Several other “pan-Indian” blockbusters in different Indian languages have been released since then – RRR, the K.G.F. franchise and Kantara, which Daggubati says “created an Indian moment” and started to change the way that local films were being distributed and released.
“Whereas you speak one language and have one center in Los Angeles, here in India we have several industries in different cities with ecosystems of their own,” he continues. “We are all different, creatively, business-wise and in the culture that we were coming from. So this is the first time that we’ve started making stories for the whole of India. In the next couple of years, there’ll be a lot more of these movies that you’ll hear about.
Daggubati is unusual in that he’s one of the few Indian stars who already works across all these industries – he’s also starred in Hindi-language (a.k.a.
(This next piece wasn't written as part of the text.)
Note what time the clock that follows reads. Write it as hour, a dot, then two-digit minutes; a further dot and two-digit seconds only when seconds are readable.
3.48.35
Bollywood) films such as Dum Maaro Dum and Tamil film Bangalore Naatkal. He’s also a producer through his family’s firm Suresh Productions, a VFX producer through his Bangalore-based Spirit Media and runs a business accelerator programme for technology startups Anthill Studio.
He predicts that the kind of crossover he’s been involved in will become commonplace in India. “It’s already started in some ways – you see enough companies from the Hindi industry that are producing South Indian content, and seeing producers from the south making Hindi movies. It’s just that it’s becoming easier now because the distribution mechanisms are starting to fall in place.
Daggubati’s upcoming Netflix show, Rana Naidu, is a Hindi adaptation of U.S. crime action series Ray Donovan, produced by Sunder Aaron under the banner Locomotive Global. Daggubati plays the Ray Donovan character, a fixer who cleans up messes for Bollywood stars, sharing screen space for the first time with his uncle, Venkatesh Daggubati. Karan Anshuman (Inside Edge, Mirzapur) is showrunner with Suparn Verma joining him to co-direct.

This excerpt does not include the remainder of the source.